Uncorked: James Snowdon

James-Snowdon-co-owner-The-Palmerston-Edinburgh-on-his-wine-list.jpg

The co-owner of Edinburgh’s The Palmerston on Hunan’s Michael Peng, Galicia and David Leclapart's L’Alchimiste 2009.

Tell us about the moment you first became interested in wine

When I properly started in hospitality at Hotel du Vin in Edinburgh, I remember Romain Audrerie was given a sample of white wine (which turned out to be Ganevat ‘05 can’t remember the cuvee). I was working at reception and he came running through with a glass for Mars (Mairead Gleeson, now hotel director of The Pig) to taste he said “You won’t understand.” He was right, I didn’t. It blew my mind and I had no idea what it was or why. Looking back, working at Hotel du Vin got me hooked, I was with the company for 3.5 years and loved it - tasted some wild wines without really knowing what I was drinking. 

Describe your wine list at The Palmerston 

It’s me. The wine I want to drink (mostly - I’ve let others hold the reins from time-to-time. There are things I love at all price points with many bargains to have the lower down you get. We are Champagne-heavy for the size of the list (it was part of my hospitality upbringing).

Over the course of your career, have you had any wine-related disasters? 

None that I can think of. 

Name your top three restaurant wine lists

Hunan in London, Pot d’Etain in France and Kaia Kaipe in Spain. 

Who do you most respect in the wine world? 

Michael Peng. The greatest man in the trade. One of a kind. 

What’s the most interesting wine you’ve come across recently?
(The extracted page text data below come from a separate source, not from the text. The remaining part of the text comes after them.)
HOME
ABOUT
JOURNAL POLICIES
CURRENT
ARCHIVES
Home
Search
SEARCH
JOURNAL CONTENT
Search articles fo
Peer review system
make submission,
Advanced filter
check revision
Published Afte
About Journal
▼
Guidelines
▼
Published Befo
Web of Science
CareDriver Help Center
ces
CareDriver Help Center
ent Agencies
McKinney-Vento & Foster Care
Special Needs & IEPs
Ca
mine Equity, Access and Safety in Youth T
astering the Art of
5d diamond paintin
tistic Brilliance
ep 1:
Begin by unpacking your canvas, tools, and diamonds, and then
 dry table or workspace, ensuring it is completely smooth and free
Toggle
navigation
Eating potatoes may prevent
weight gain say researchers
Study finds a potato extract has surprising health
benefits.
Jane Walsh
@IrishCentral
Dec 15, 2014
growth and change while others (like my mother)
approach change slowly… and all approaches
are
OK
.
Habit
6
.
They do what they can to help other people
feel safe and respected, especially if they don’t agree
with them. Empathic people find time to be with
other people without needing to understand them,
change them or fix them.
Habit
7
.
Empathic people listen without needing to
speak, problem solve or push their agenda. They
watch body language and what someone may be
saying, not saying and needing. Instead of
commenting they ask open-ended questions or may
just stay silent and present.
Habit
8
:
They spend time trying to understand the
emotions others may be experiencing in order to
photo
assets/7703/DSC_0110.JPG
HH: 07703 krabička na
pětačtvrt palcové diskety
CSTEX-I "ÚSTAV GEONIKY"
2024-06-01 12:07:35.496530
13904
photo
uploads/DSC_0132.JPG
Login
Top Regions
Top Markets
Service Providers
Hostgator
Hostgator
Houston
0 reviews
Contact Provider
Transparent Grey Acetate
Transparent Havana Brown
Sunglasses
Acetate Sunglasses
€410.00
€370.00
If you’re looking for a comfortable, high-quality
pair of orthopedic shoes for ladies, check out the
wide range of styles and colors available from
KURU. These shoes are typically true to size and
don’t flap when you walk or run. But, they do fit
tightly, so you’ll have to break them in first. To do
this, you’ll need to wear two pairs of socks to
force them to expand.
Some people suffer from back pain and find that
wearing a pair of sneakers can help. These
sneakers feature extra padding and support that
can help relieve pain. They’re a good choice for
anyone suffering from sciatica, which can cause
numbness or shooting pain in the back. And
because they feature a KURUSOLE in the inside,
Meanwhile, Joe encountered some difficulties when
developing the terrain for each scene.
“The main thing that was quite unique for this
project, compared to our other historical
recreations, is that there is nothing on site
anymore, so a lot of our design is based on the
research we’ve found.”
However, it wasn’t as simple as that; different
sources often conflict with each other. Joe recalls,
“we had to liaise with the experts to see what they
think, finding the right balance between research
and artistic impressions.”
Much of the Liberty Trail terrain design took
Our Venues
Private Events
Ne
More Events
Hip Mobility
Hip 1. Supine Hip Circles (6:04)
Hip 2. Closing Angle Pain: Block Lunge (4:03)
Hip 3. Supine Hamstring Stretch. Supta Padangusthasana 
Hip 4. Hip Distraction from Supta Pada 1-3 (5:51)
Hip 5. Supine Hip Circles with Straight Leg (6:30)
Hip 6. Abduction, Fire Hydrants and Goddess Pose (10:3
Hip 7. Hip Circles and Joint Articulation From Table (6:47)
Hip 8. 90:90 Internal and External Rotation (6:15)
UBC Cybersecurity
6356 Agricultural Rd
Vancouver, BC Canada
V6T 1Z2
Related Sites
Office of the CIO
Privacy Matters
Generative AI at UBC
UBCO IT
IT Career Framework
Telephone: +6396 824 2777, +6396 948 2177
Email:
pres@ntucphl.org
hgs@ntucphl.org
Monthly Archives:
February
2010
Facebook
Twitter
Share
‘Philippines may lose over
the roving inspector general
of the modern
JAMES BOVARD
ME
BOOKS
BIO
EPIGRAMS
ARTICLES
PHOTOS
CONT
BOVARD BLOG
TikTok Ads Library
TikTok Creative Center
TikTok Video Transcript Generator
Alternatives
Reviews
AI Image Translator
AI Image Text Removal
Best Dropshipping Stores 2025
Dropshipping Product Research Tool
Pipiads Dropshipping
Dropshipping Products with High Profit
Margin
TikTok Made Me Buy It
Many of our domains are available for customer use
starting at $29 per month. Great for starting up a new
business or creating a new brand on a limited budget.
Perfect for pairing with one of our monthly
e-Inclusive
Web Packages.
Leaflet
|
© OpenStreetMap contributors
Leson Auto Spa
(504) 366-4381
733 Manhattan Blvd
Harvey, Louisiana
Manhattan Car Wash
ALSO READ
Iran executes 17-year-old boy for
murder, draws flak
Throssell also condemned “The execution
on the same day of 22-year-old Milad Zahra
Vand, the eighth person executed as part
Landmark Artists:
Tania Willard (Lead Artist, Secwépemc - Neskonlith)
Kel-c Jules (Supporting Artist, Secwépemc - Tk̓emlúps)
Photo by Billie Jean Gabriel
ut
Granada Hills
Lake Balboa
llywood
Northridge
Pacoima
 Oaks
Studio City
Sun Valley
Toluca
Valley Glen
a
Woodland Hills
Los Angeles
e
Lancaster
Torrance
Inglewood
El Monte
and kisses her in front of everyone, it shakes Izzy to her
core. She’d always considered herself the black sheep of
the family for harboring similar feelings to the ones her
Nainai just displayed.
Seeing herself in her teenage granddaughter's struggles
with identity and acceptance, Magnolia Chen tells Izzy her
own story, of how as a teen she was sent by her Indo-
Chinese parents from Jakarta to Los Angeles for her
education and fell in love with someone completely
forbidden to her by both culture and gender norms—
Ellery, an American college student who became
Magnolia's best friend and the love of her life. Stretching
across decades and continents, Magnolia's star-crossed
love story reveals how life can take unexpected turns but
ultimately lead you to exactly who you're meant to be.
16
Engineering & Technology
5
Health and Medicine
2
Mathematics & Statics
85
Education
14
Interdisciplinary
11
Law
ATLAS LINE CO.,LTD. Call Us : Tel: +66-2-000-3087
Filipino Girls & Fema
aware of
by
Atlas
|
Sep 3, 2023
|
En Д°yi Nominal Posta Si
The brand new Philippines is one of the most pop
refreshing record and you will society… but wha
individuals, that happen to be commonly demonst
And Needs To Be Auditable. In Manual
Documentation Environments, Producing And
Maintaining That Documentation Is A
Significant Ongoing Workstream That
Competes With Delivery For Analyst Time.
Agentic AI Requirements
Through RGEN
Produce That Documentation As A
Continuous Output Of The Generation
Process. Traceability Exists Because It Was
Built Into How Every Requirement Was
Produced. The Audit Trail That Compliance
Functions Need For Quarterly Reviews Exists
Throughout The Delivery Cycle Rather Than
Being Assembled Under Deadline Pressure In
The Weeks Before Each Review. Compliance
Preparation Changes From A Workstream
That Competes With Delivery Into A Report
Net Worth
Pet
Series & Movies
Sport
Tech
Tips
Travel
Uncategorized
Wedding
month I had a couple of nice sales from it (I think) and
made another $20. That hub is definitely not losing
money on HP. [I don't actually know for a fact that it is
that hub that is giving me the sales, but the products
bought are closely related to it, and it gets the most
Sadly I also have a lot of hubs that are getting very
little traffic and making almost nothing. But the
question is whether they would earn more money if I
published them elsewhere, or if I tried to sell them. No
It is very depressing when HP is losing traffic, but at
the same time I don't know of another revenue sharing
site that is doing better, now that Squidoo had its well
My latest obsession is Viognier. I went for a trip through the Rhône recently spending a lot of time in Condrieu which opened my mind to a region I thought just produced Müller Peach Corners. 

What are the three most overused tasting notes? 

Sexy, smashable, cloudy...  

What’s the best value wine on your list at the moment?

Depends who’s asking. For me it will always be Champagne, as soon as you start venturing beyond £60 there’s very little mark-up on the wines. We’ve a good amount of regulars who take full advantage of this. I also buy from a few places which work with private cellars - a lot of single bottles of oddities or with bottle age that have a very low mark up.

Old World or New World?

Tout le monde... Why pick one when you can enjoy them all! 

What is your pet hate when it comes to wine service in other restaurants? 

Using ISO/those stumpy wine glasses and having a lengthy wine list. Nothing worse than ordering something high end and getting one of your gran’s goblets to drink it out of.

Who is your favourite producer right now? 

I’ve recently returned from travelling the Rhône (with Seamus Sharkey & John Seccomde (Thorne & Daughters) with various cameos from Zoo Cru) using the Rugby World Cup as an excuse to visit producers at their busiest time of the year. It’s a region I’d never dived into properly until that trip, two producers that blew me away that I knew nothing about prior to going - Vieille Julienne and Remy Neiro.

What question do you most get asked by customers?

“Have you tried all these wines?” and “who actually buys anything beyond house wines?” 

Which wine producing region or country is underrated at the moment? 

I’d agree with Stuart Skea on North West of Spain - I went to Galicia in January this year, the quality and diversity of wines is often dismissed. Albariño is taken for granted as cheap and drunk by the litres with plenty of ice while on holiday. We visited Xuxo at Albamar and Chico at Fulcro - two people who change the way I looked at Albariño and they’re only just scratching the surface, as you dive deeper into the region the quality you get from Adega Algeuria making pure expressions of merenzao and brancellao. That and visited some amazing wine bars which had wildly deep and very well priced lists both local and further afield - Malauva in Pontevedra was world class. 

It’s your last meal and you can have a bottle of any wine in the world. What is it and why? 

David Leclapart L’Alchimiste 2009 (his last vintage of this cuvee, so a fitting way to end my days). It’s a very memorable bottle from one of the best wine line ups I’ve ever had and I’d eat it with (I know you didn’t ask this) a pile of Leandro Carreira’s tribute to the Gazela hot dog that he served at the bar during the Londrino days.